*Exercise details*:
Return every line of the rows below that contains the string "kept". Case counts when matching.

═══ Records provided

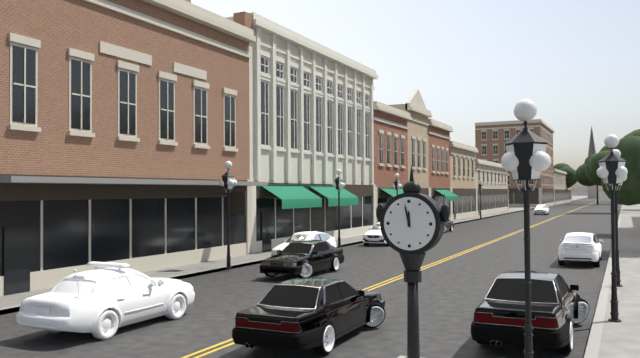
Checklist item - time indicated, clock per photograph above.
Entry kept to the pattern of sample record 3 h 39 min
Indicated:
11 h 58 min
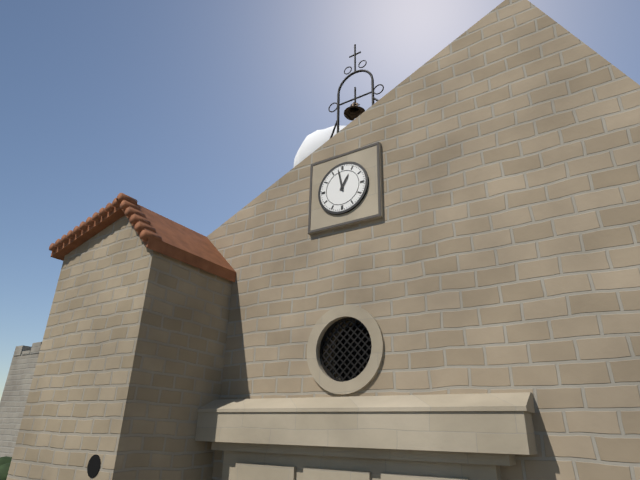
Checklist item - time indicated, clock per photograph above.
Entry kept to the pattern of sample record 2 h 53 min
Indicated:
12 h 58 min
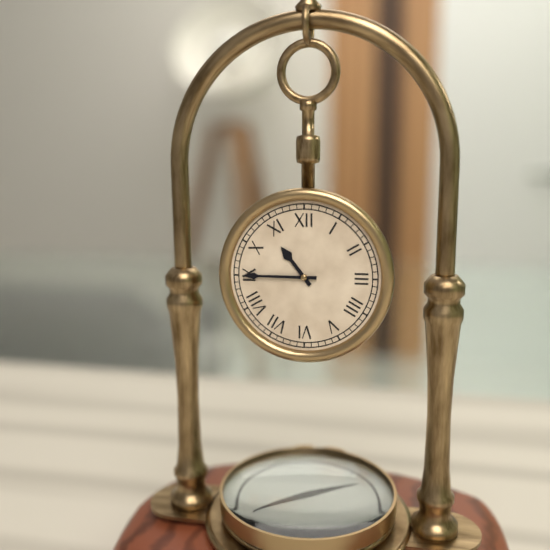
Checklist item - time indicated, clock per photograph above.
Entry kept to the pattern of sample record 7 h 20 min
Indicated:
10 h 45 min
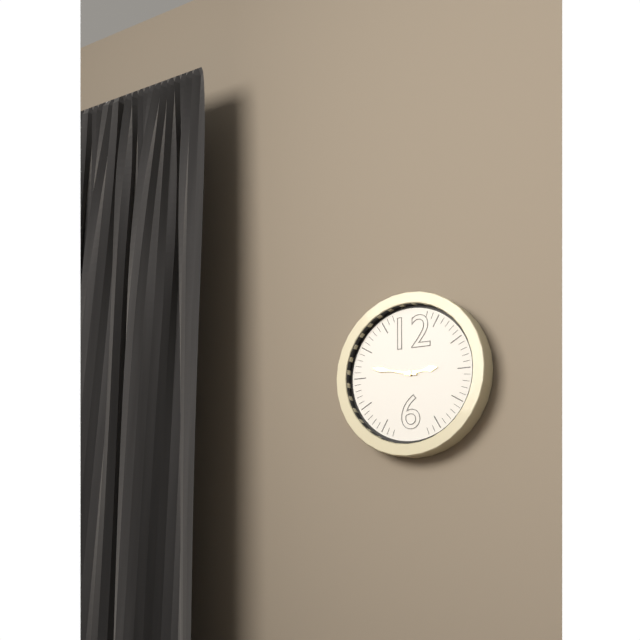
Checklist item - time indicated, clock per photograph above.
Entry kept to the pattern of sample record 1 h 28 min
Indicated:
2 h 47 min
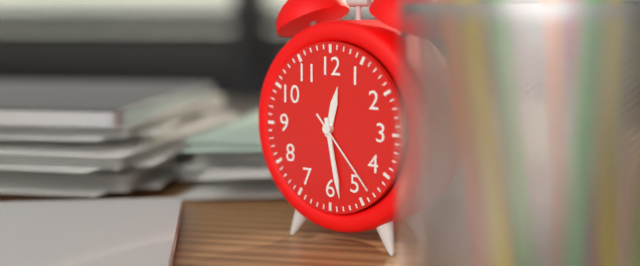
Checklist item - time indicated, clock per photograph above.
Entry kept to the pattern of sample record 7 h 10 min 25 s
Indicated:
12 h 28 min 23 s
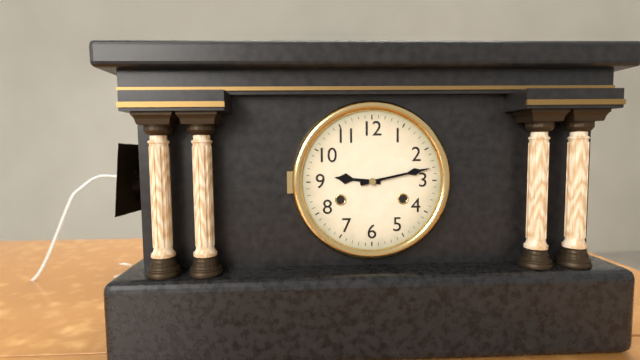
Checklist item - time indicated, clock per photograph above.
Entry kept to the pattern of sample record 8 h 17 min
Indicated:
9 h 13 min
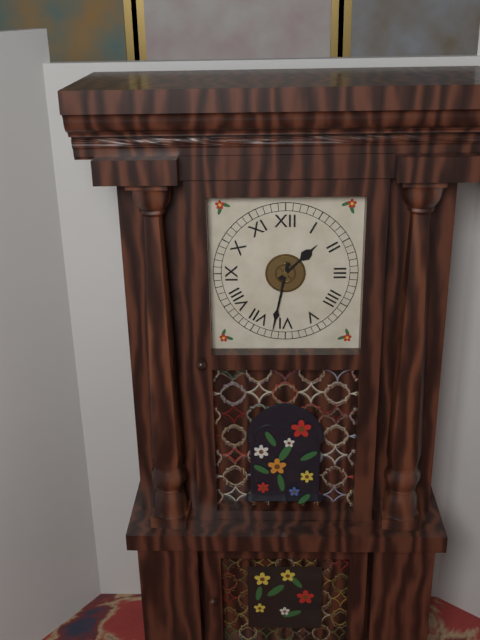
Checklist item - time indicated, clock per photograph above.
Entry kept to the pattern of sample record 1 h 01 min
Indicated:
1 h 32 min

══════
═══ Records provided

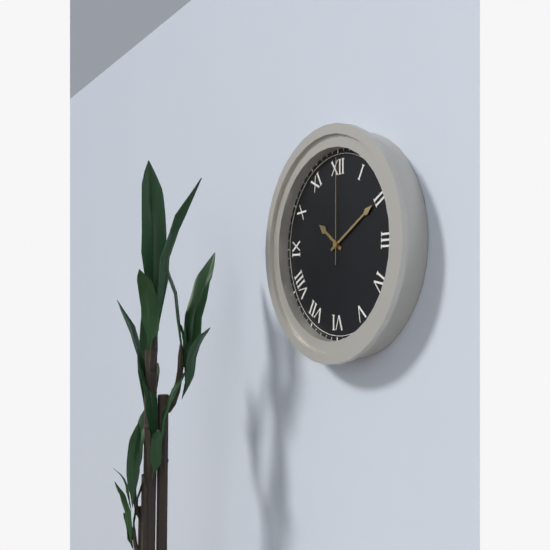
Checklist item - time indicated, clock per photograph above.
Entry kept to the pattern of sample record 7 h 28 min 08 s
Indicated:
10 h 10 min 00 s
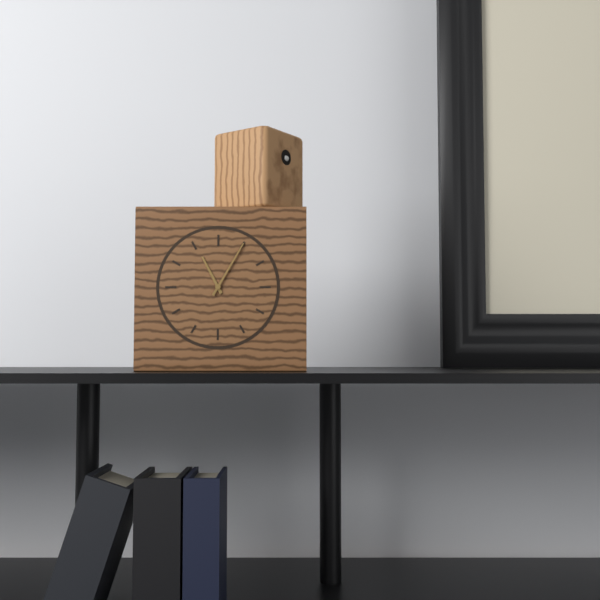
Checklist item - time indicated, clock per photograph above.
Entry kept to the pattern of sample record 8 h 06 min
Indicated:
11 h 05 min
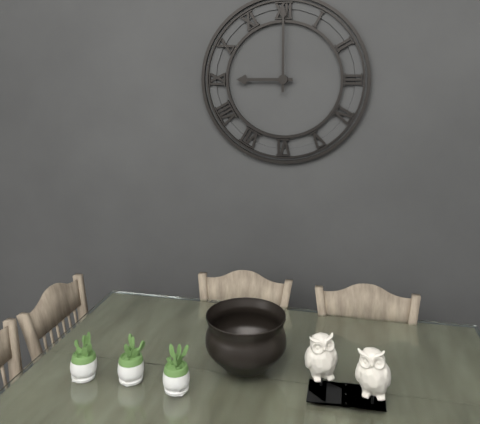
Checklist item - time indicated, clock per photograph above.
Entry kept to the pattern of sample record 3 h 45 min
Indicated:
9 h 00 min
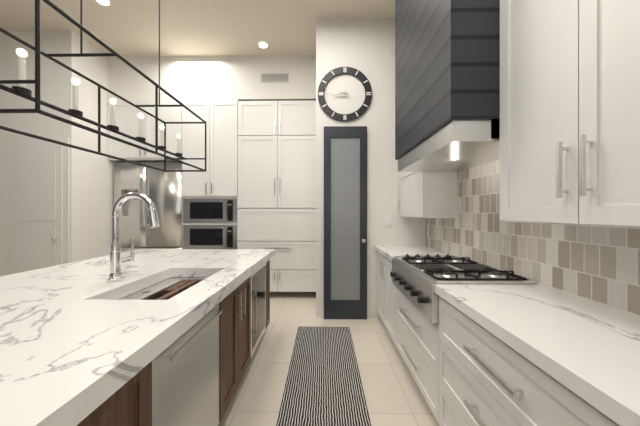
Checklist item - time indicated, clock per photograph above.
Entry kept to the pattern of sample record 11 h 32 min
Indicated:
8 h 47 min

══════

*Exercise answer*:
Entry kept to the pattern of sample record 3 h 39 min
Entry kept to the pattern of sample record 2 h 53 min
Entry kept to the pattern of sample record 7 h 20 min
Entry kept to the pattern of sample record 1 h 28 min
Entry kept to the pattern of sample record 7 h 10 min 25 s
Entry kept to the pattern of sample record 8 h 17 min
Entry kept to the pattern of sample record 1 h 01 min
Entry kept to the pattern of sample record 7 h 28 min 08 s
Entry kept to the pattern of sample record 8 h 06 min
Entry kept to the pattern of sample record 3 h 45 min
Entry kept to the pattern of sample record 11 h 32 min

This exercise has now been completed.